Daniel Jonah Goldhagen

Schlimmer als Krieg

Wie Völkermord entsteht und wie er zu verhindern ist
Cover: Schlimmer als Krieg
Siedler Verlag, München 2009
ISBN 9783886806980
Gebunden, 685 Seiten, 29,95 EUR

Klappentext

Aus dem Amerikanischen von Hainer Kober und Ingo Angres. Immer wieder und immer häufiger steht die Weltöffentlichkeit fassungslos vor brutalen Gewaltausbrüchen, die in verschiedenen Erdteilen verübt werden, manchmal in abgelegenen Gegenden in Afrika oder Fernost, manchmal aber auch mitten in Europa. Meist richten Politik und Medien ihre Aufmerksamkeit jedoch erst auf diese Konflikte, wenn das Blutvergießen bereits in vollem Gange ist. Genau hier setzt Daniel Goldhagen mit seinem neuen Buch an. Er nimmt Ursprung, Verlauf und Folgen derartiger Konflikte in den Blick: Was bringt Menschen dazu, ihre Nachbarn Männer, Frauen und Kinder zu töten? Wie beginnt das Morden? Und wie hört es wieder auf? Und warum sehen wir meist tatenlos zu, wenn irgendwo ein brutaler und blutiger Völkermord stattfindet?

• **Datenauszüge**:

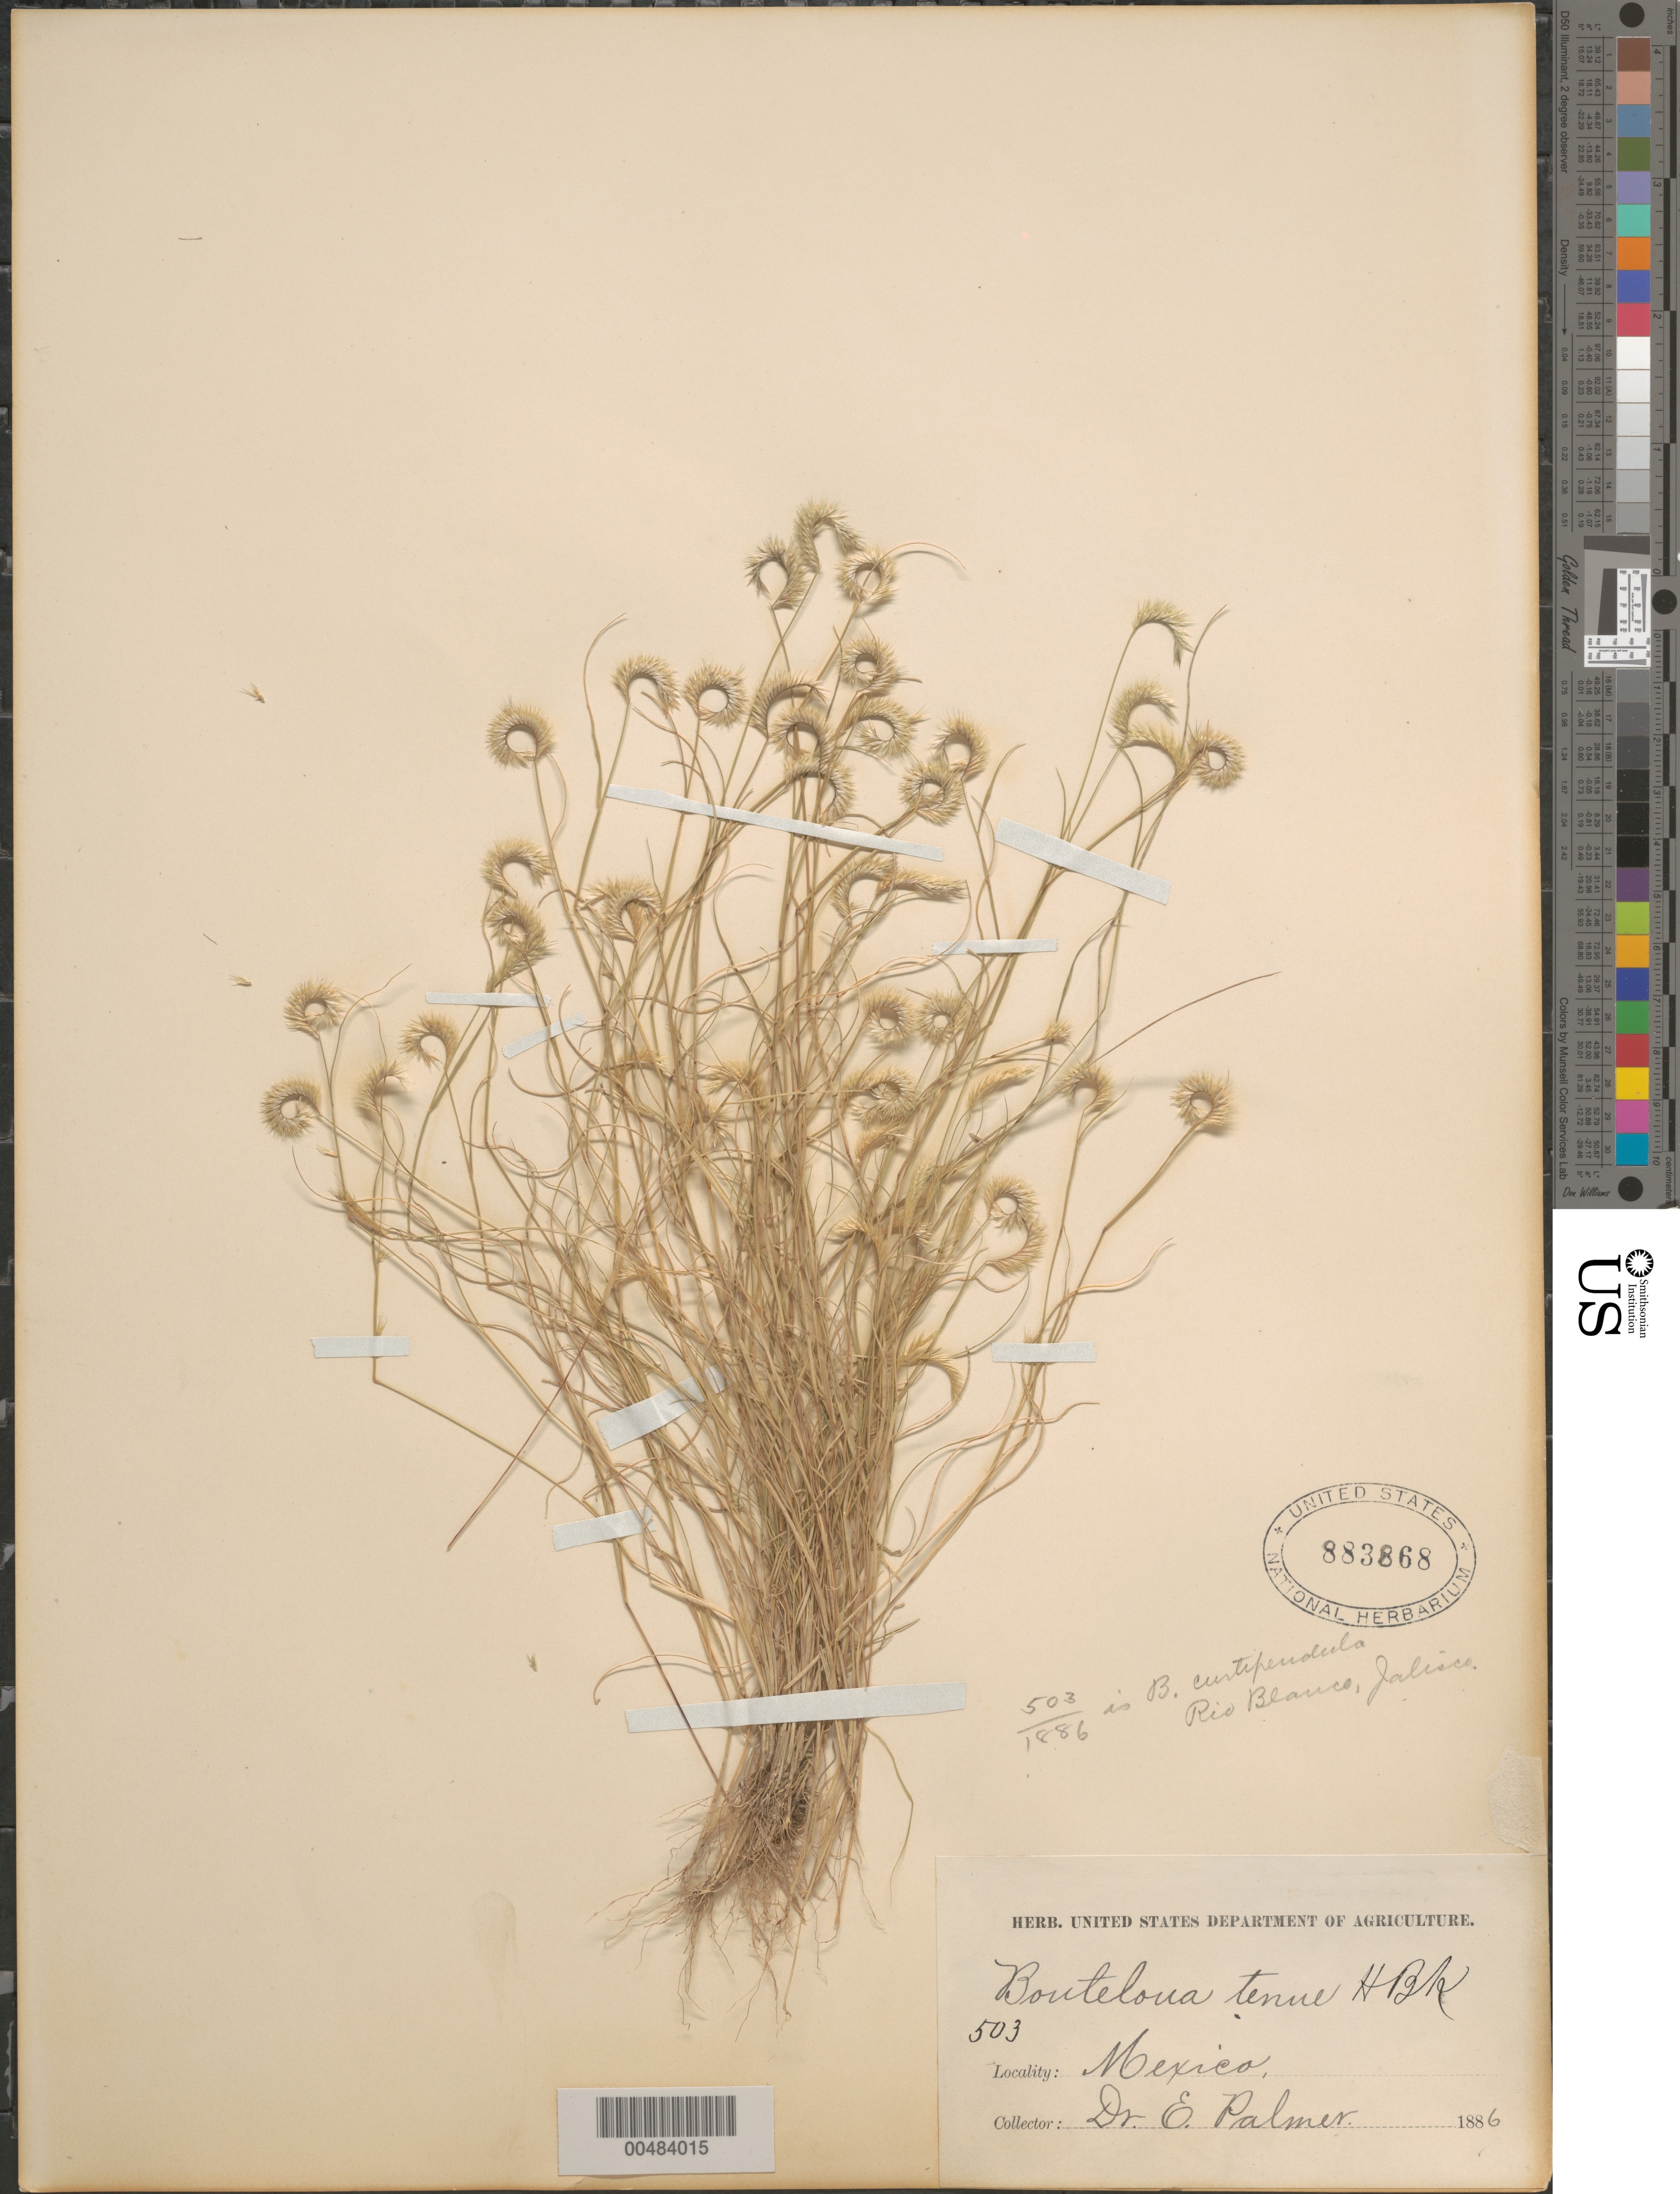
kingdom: Plantae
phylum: Tracheophyta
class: Liliopsida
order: Poales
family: Poaceae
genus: Bouteloua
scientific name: Bouteloua simplex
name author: Lag.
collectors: E. Palmer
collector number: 503/1886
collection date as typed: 1886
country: Mexico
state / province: Jalisco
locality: Rio Blanco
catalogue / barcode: US 883868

• **Zu bearbeitende Aufgaben**:
A - Von wem wurde das Buch laut dem Text zu „Schlimmer als Krieg“ aus dem Amerikanischen übersetzt?
B - Geben Sie aus dem Text zu „Schlimmer als Krieg“ die Passage wortgetreu wieder, beginnend mit „Aus dem Amerikanischen“ und fortlaufend bis einschließlich „blutiger Völkermord stattfindet?“.
C - Führen Sie den Text zu „Schlimmer als Krieg“ im Anschluss an seinen letzten Satz weiter.

• **Lösungen der Aufgaben**:
A - Von Hainer Kober und Ingo Angres.

B -
Aus dem Amerikanischen von Hainer Kober und Ingo Angres. Immer wieder und immer häufiger steht die Weltöffentlichkeit fassungslos vor brutalen Gewaltausbrüchen, die in verschiedenen Erdteilen verübt werden, manchmal in abgelegenen Gegenden in Afrika oder Fernost, manchmal aber auch mitten in Europa. Meist richten Politik und Medien ihre Aufmerksamkeit jedoch erst auf diese Konflikte, wenn das Blutvergießen bereits in vollem Gange ist. Genau hier setzt Daniel Goldhagen mit seinem neuen Buch an. Er nimmt Ursprung, Verlauf und Folgen derartiger Konflikte in den Blick: Was bringt Menschen dazu, ihre Nachbarn Männer, Frauen und Kinder zu töten? Wie beginnt das Morden? Und wie hört es wieder auf? Und warum sehen wir meist tatenlos zu, wenn irgendwo ein brutaler und blutiger Völkermord stattfindet?

C -
Rezensionsnotiz zu Neue Zürcher Zeitung, 06.03.2010

Zwiespältig scheint Rezensent Thomas Speckmann dieses Buch über Völkermorde, das Daniel Jonah Goldhagen vorgelegt hat. Zwar schätzt er die Analyse von Genoziden und ihren Motiven. Zudem hebt er die drastischen Schilderungen von Betroffenen, die die Brutalität des systematischen Mordens plastisch vor Augen führen, positiv hervor. Goldhagens Überlegungen aber, wie Völkermorde verhindert werden können, haben ihn nicht überzeugt. Dass der Autor auf Prävention setzt statt auf Intervention, hält Speckmann für richtig. Allerdings laufen die Ausführungen Goldhagens und insbesondere sein Plädoyer für die Rechtsfigur "Krieg gegen die Menschheit" in seinen Augen letztlich wieder auf Intervention hinaus.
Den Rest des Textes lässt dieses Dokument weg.